Every entry below should be transcribed exactly; pictures stay out of the copy.

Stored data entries
Start of Block
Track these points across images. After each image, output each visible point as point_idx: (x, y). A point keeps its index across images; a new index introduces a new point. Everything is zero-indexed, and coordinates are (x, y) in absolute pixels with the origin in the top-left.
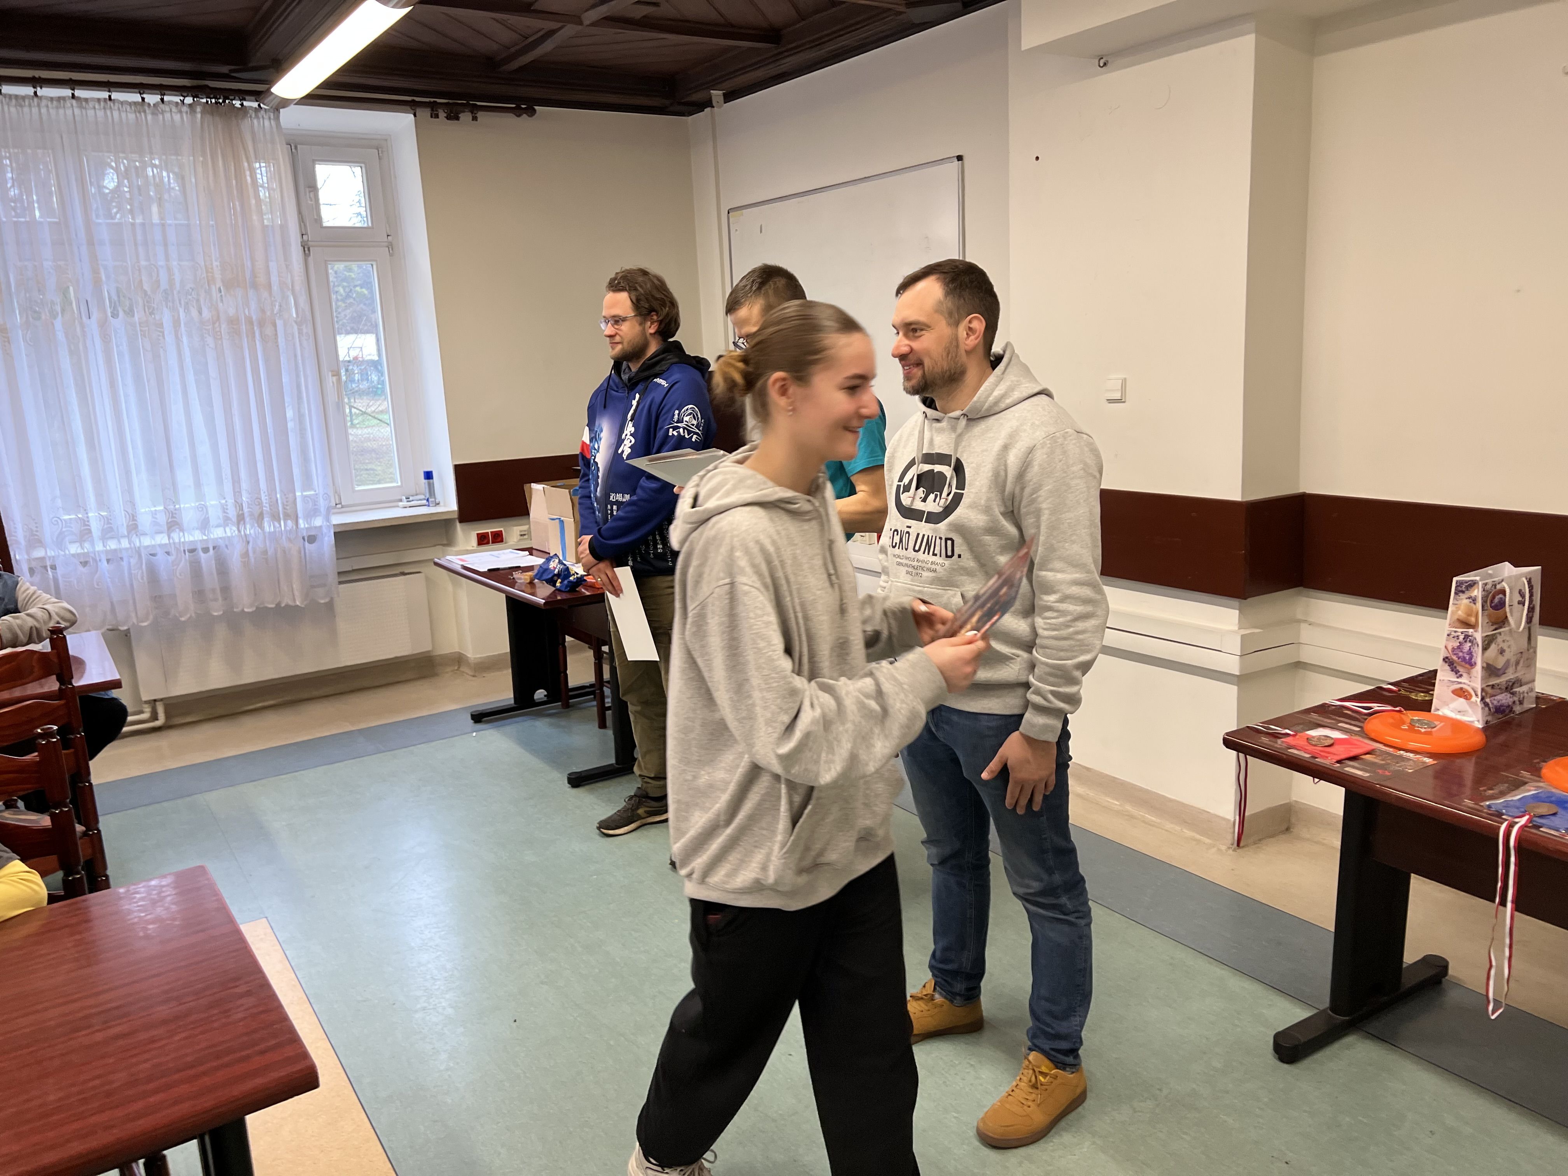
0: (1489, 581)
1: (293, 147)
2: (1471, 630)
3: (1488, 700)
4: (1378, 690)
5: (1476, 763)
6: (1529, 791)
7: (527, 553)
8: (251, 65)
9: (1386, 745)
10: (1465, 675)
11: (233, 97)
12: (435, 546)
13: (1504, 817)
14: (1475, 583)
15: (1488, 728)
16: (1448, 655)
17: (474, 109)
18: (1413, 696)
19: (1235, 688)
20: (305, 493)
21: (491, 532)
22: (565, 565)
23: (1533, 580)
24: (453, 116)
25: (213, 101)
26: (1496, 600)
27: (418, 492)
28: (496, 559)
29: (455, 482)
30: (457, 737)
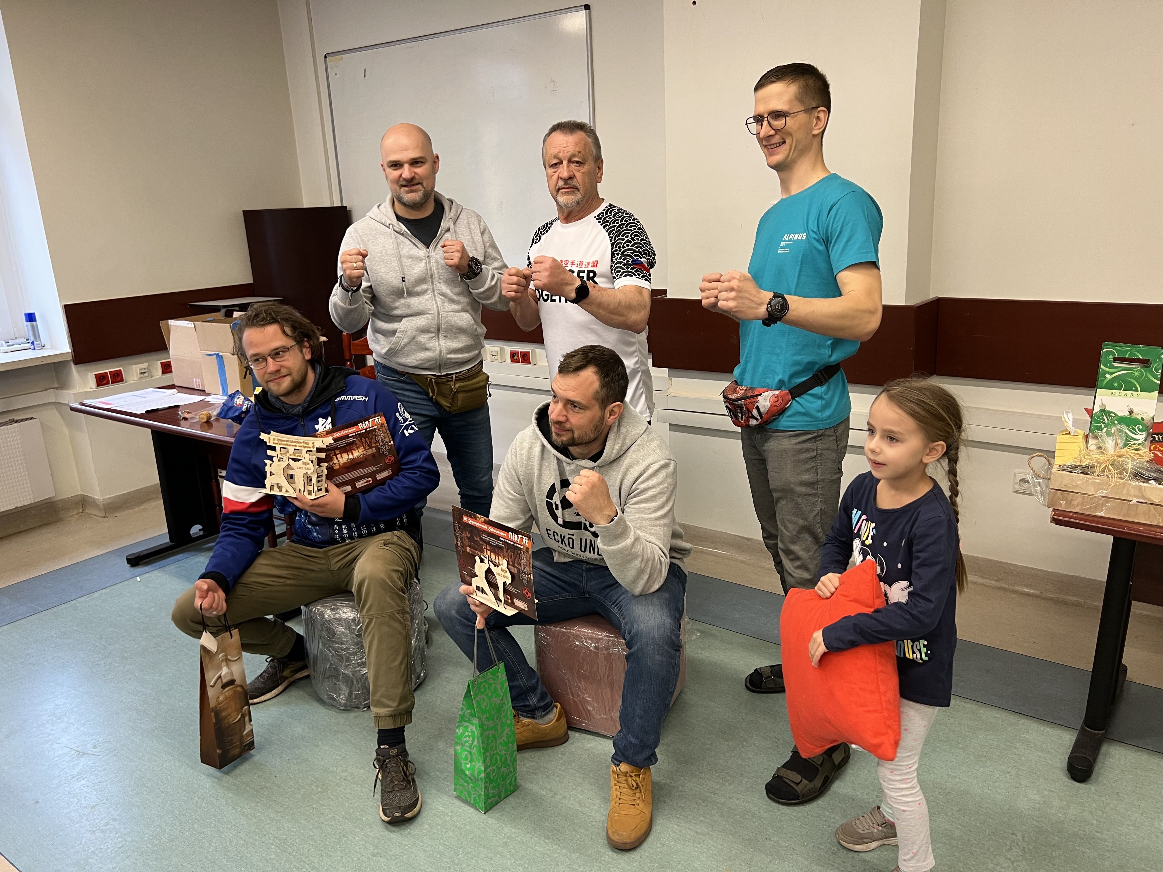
7: (175, 391)
12: (46, 390)
21: (110, 373)
27: (17, 336)
29: (66, 323)
30: (120, 585)
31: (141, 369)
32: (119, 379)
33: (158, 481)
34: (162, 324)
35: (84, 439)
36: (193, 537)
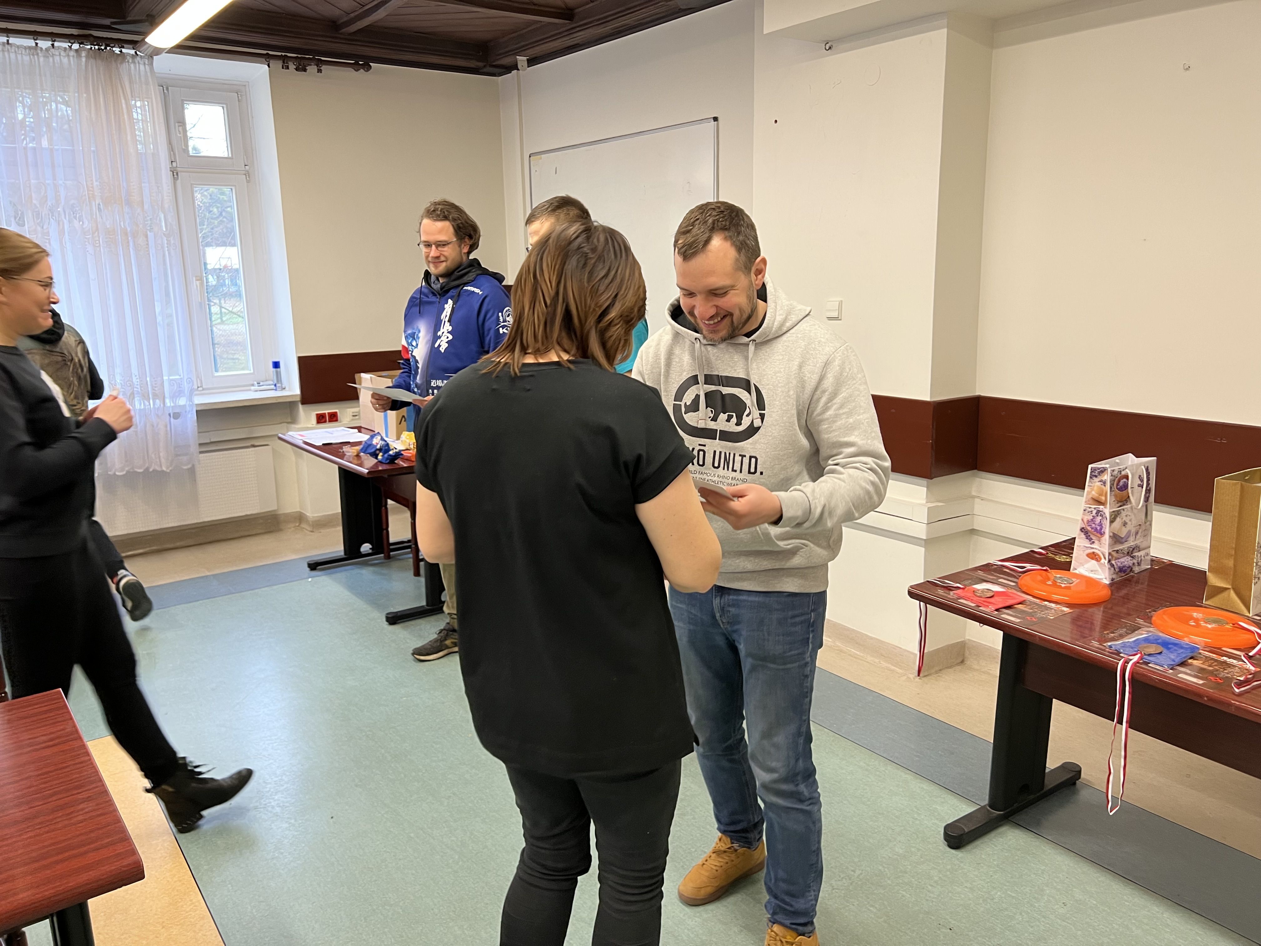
0: (1116, 468)
1: (165, 89)
2: (1102, 507)
3: (1113, 562)
4: (1032, 554)
5: (1104, 612)
6: (1142, 634)
7: (356, 430)
8: (129, 19)
9: (1034, 597)
10: (1096, 542)
11: (113, 45)
12: (281, 423)
13: (1121, 655)
14: (1105, 470)
15: (1113, 585)
16: (1084, 526)
17: (319, 63)
18: (1057, 558)
19: (923, 549)
20: (171, 378)
21: (328, 413)
22: (386, 441)
23: (1149, 468)
24: (302, 68)
25: (97, 47)
26: (1121, 483)
28: (331, 435)
29: (298, 371)
30: (296, 582)
31: (353, 413)
32: (335, 419)
34: (357, 376)
36: (363, 553)
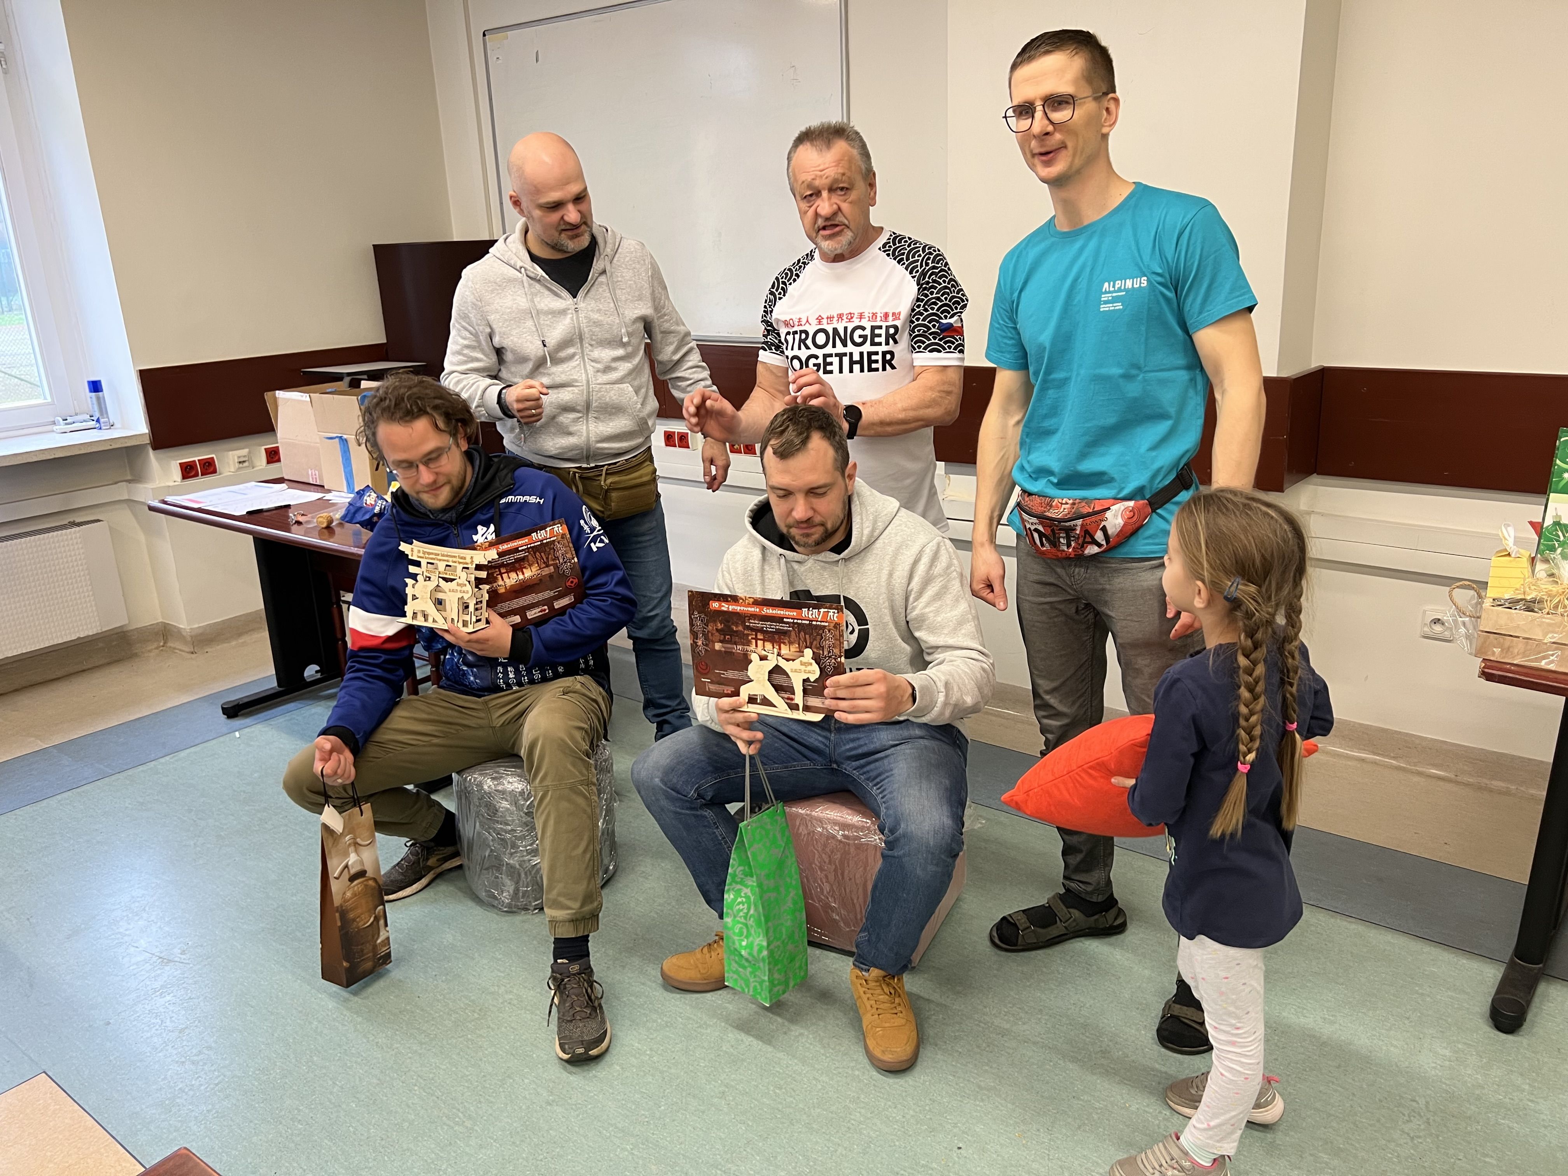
12: (116, 483)
21: (200, 461)
27: (77, 411)
29: (142, 394)
30: (214, 742)
31: (239, 457)
32: (212, 469)
33: (262, 606)
34: (268, 396)
35: (166, 549)
36: (309, 680)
End of Block
• **Result of this exercise**:
Track these points across images. After each image, output each visible point as point_idx: (x, y). A point keeps its index across images; a new index introduces a new point. Everything is zero-indexed, and coordinates are (x, y) in absolute pixels with the origin in the top-left.
0: (1489, 581)
1: (293, 147)
2: (1471, 630)
3: (1488, 700)
4: (1378, 690)
5: (1476, 763)
6: (1529, 791)
7: (527, 553)
8: (251, 65)
9: (1386, 745)
10: (1465, 675)
11: (233, 97)
12: (435, 546)
13: (1504, 817)
14: (1475, 583)
15: (1488, 728)
16: (1448, 655)
17: (474, 109)
18: (1413, 696)
19: (1235, 688)
20: (305, 493)
21: (491, 532)
22: (565, 565)
23: (1533, 580)
24: (453, 116)
25: (213, 101)
26: (1496, 600)
27: (418, 492)
28: (496, 559)
29: (455, 482)
30: (457, 737)
7: (175, 391)
12: (46, 390)
21: (110, 373)
27: (17, 336)
29: (66, 323)
30: (120, 585)
31: (141, 369)
32: (119, 379)
33: (158, 481)
34: (162, 324)
35: (84, 439)
36: (193, 537)
0: (1116, 468)
1: (165, 89)
2: (1102, 507)
3: (1113, 562)
4: (1032, 554)
5: (1104, 612)
6: (1142, 634)
7: (356, 430)
8: (129, 19)
9: (1034, 597)
10: (1096, 542)
11: (113, 45)
12: (281, 423)
13: (1121, 655)
14: (1105, 470)
15: (1113, 585)
16: (1084, 526)
17: (319, 63)
18: (1057, 558)
19: (923, 549)
20: (171, 378)
21: (328, 413)
22: (386, 441)
23: (1149, 468)
24: (302, 68)
25: (97, 47)
26: (1121, 483)
28: (331, 435)
29: (298, 371)
30: (296, 582)
31: (353, 413)
32: (335, 419)
34: (357, 376)
36: (363, 553)
12: (116, 483)
21: (200, 461)
27: (77, 411)
29: (142, 394)
30: (214, 742)
31: (239, 457)
32: (212, 469)
33: (262, 606)
34: (268, 396)
35: (166, 549)
36: (309, 680)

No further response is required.